#### THE TASK:
Please give the whole listing again exactly, without any of its pictures.

#### DATA EXCERPT:
........
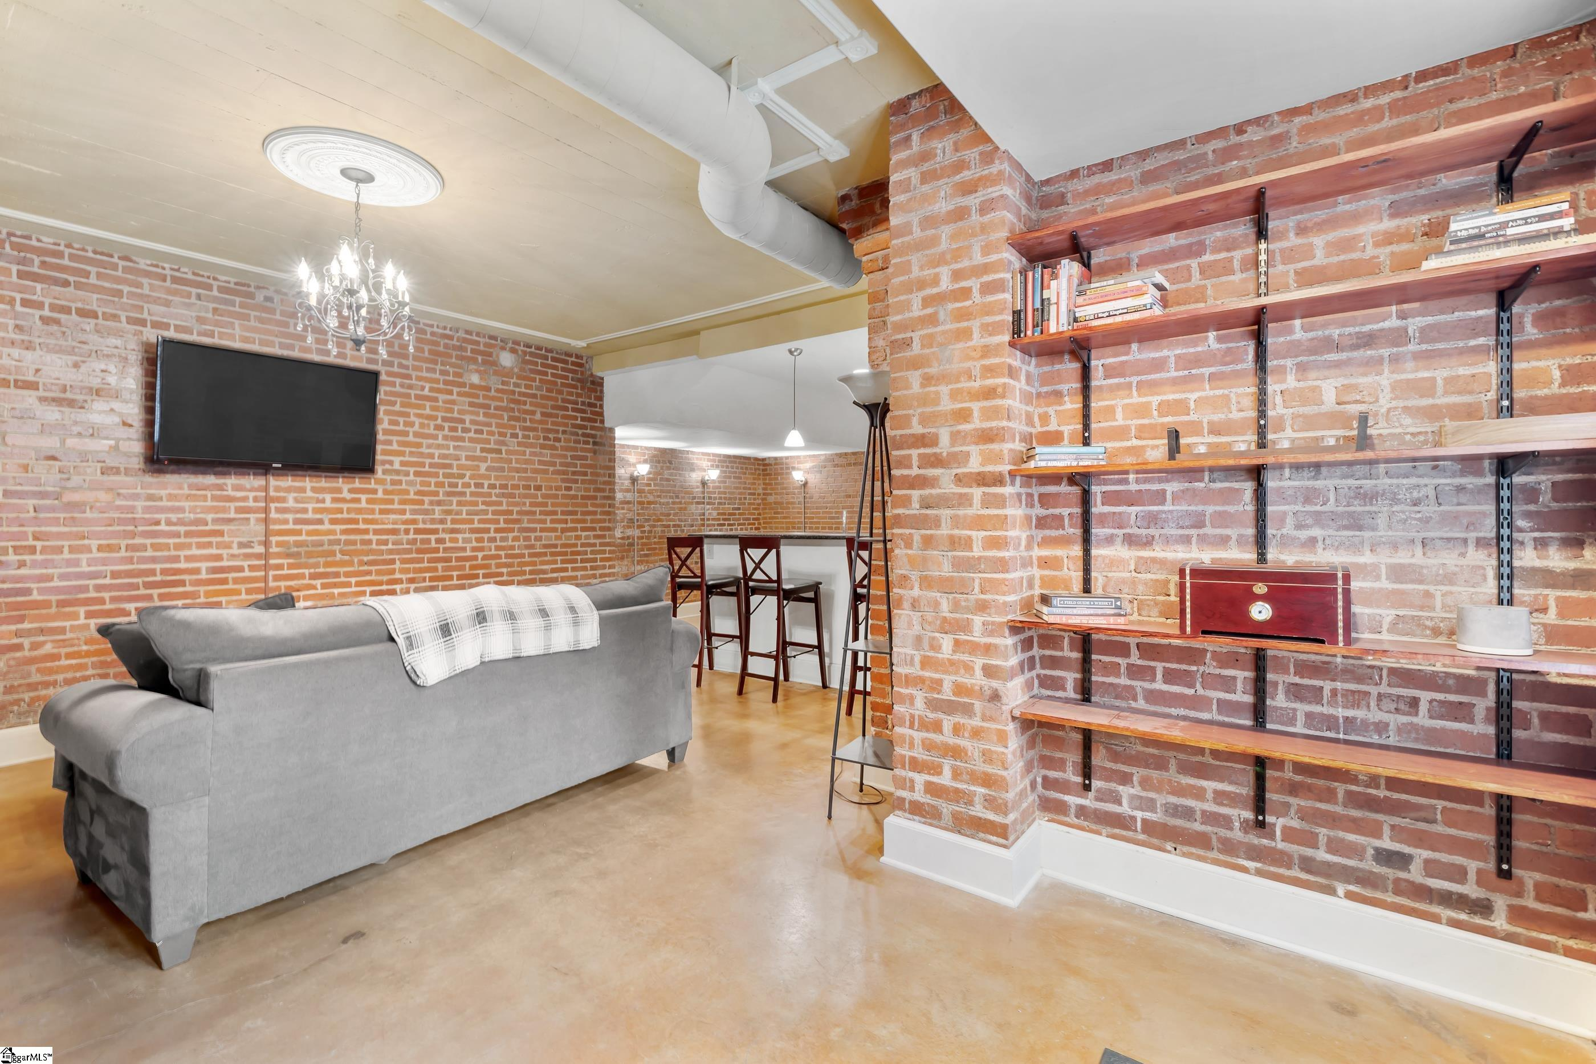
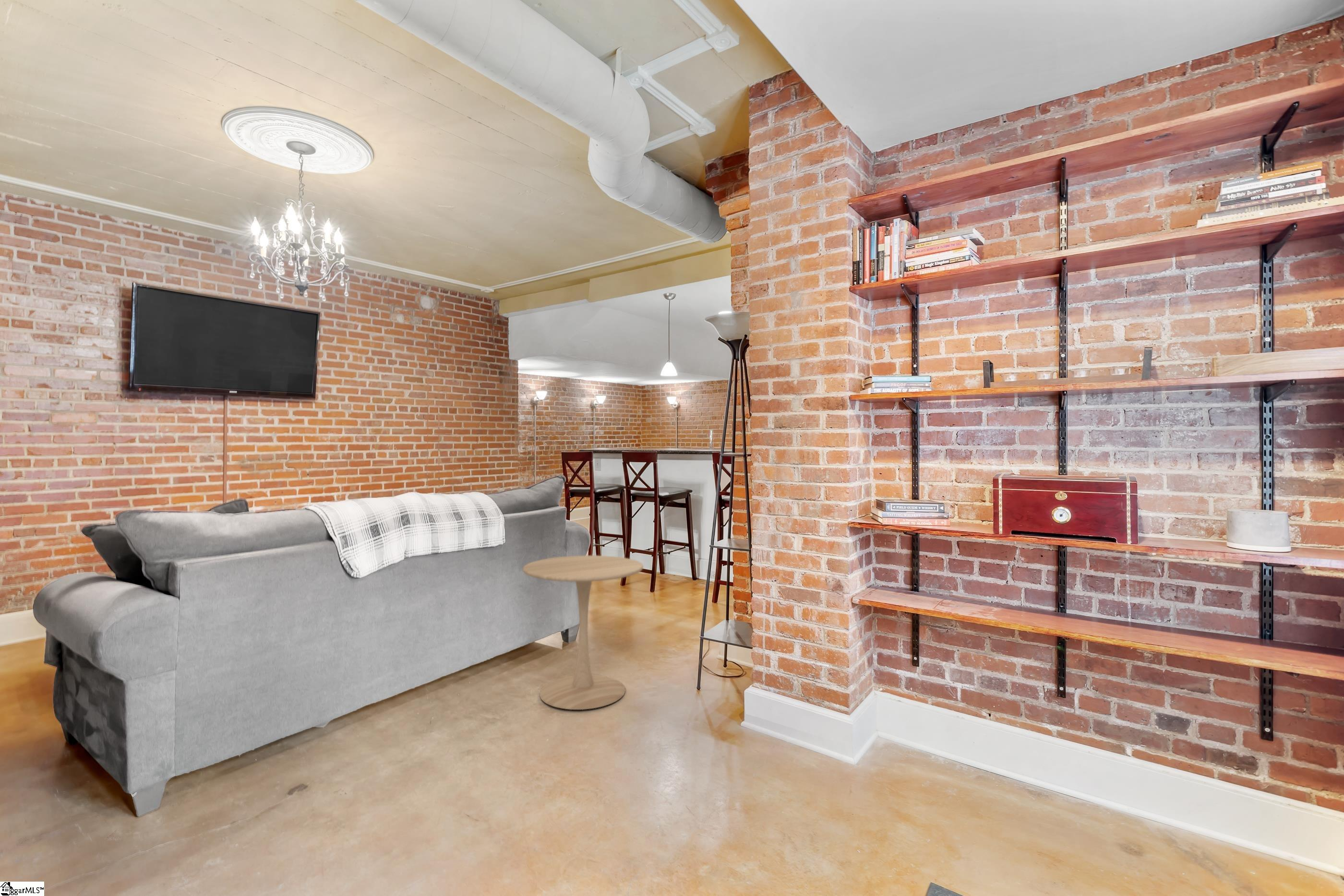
+ side table [522,555,644,710]
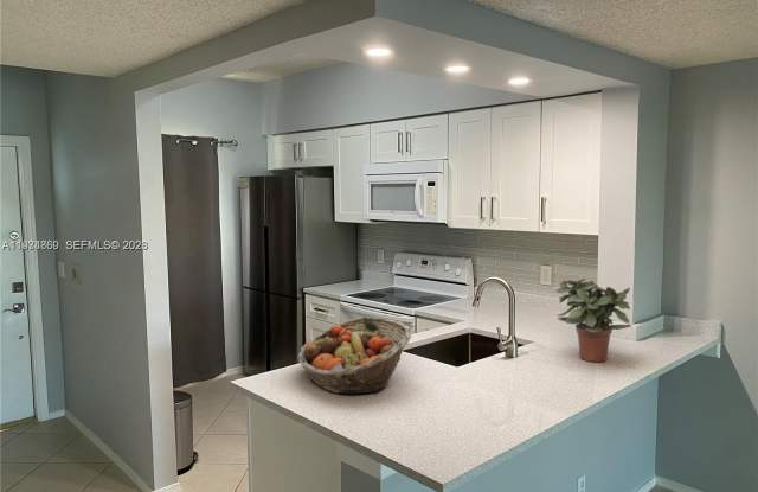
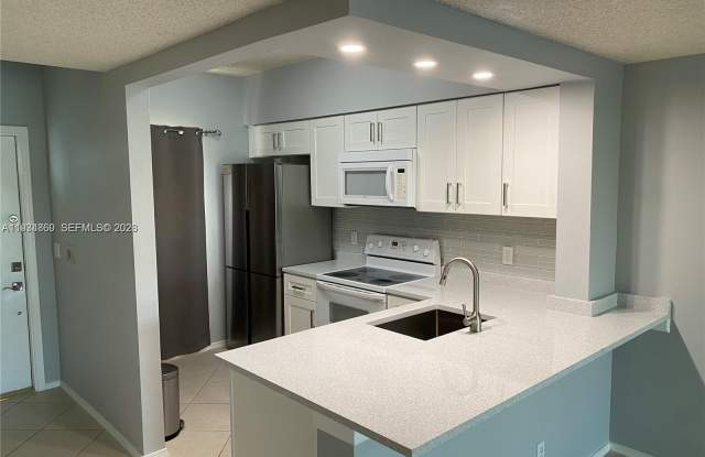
- fruit basket [296,315,412,395]
- potted plant [555,277,632,363]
........
#### SOLUTION FOR THIS EXERCISE:
+ side table [522,555,644,710]
- fruit basket [296,315,412,395]
- potted plant [555,277,632,363]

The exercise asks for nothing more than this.